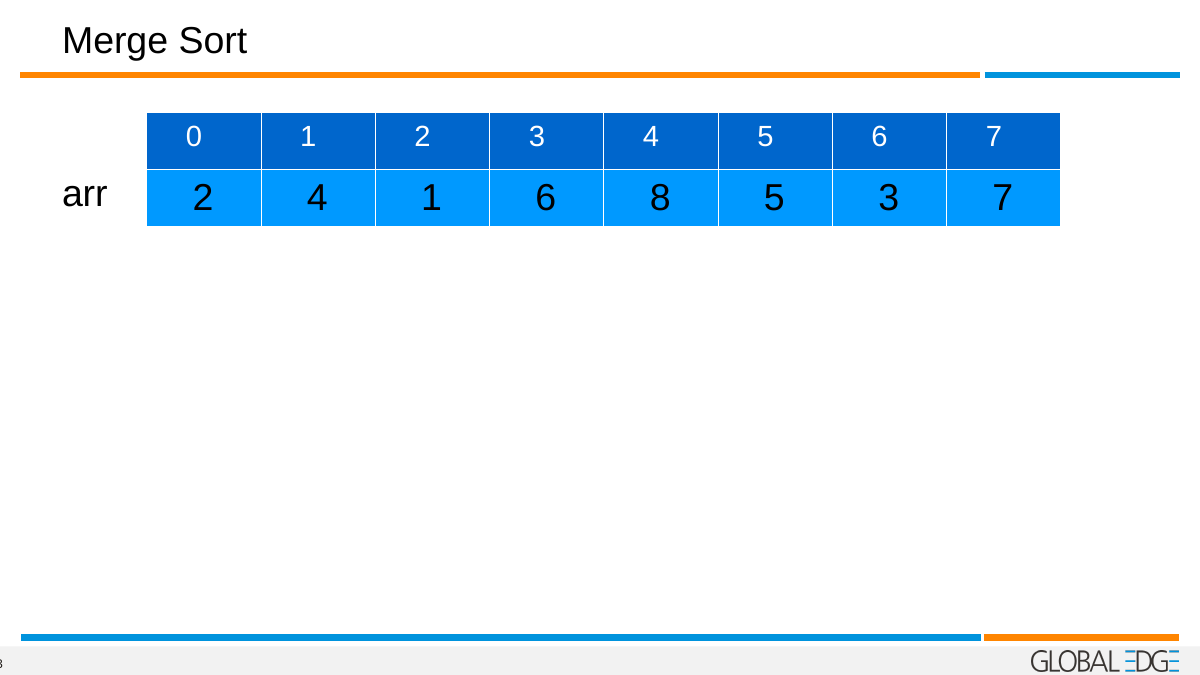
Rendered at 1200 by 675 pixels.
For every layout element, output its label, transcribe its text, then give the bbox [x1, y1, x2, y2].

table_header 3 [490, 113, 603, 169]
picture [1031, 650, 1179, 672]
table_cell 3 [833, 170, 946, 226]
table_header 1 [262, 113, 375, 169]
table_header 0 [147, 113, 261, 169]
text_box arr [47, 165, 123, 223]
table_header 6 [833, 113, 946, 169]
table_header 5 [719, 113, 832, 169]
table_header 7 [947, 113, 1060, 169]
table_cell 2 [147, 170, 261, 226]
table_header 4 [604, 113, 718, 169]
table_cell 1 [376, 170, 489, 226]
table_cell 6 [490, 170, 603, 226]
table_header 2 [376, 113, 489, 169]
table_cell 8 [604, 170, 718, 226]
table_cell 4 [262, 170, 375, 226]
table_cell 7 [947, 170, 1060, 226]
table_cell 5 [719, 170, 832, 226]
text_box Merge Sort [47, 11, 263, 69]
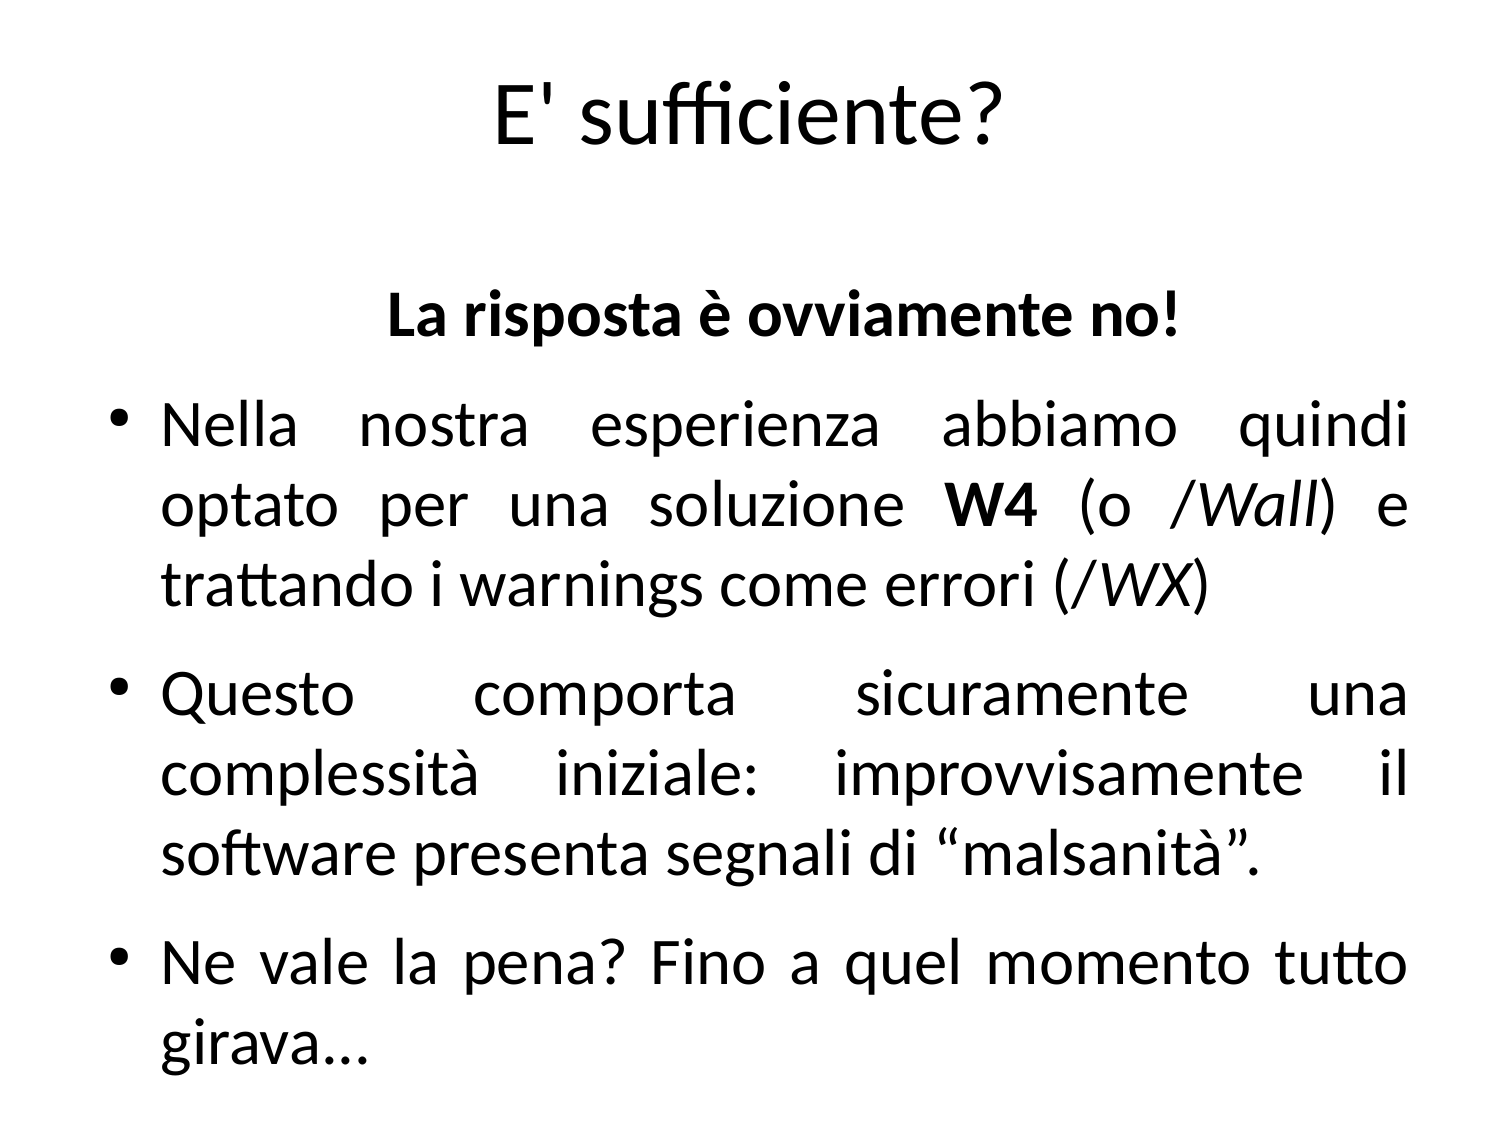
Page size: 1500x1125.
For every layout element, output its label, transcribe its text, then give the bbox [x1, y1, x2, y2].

--*--

▸ Directive
Reproduce every line of the records above verbatim, omitting the pictures.

▸ Output of the exercise
Rendered at 1200 by 675 pixels.
For every layout element, output its label, transcribe its text, then give the bbox [x1, y1, x2, y2].

table_header 3 [490, 113, 603, 169]
picture [1031, 650, 1179, 672]
table_cell 3 [833, 170, 946, 226]
table_header 1 [262, 113, 375, 169]
table_header 0 [147, 113, 261, 169]
text_box arr [47, 165, 123, 223]
table_header 6 [833, 113, 946, 169]
table_header 5 [719, 113, 832, 169]
table_header 7 [947, 113, 1060, 169]
table_cell 2 [147, 170, 261, 226]
table_header 4 [604, 113, 718, 169]
table_cell 1 [376, 170, 489, 226]
table_cell 6 [490, 170, 603, 226]
table_header 2 [376, 113, 489, 169]
table_cell 8 [604, 170, 718, 226]
table_cell 4 [262, 170, 375, 226]
table_cell 7 [947, 170, 1060, 226]
table_cell 5 [719, 170, 832, 226]
text_box Merge Sort [47, 11, 263, 69]
Page size: 1500x1125.
For every layout element, output its label, transcribe its text, then give the bbox [x1, y1, x2, y2].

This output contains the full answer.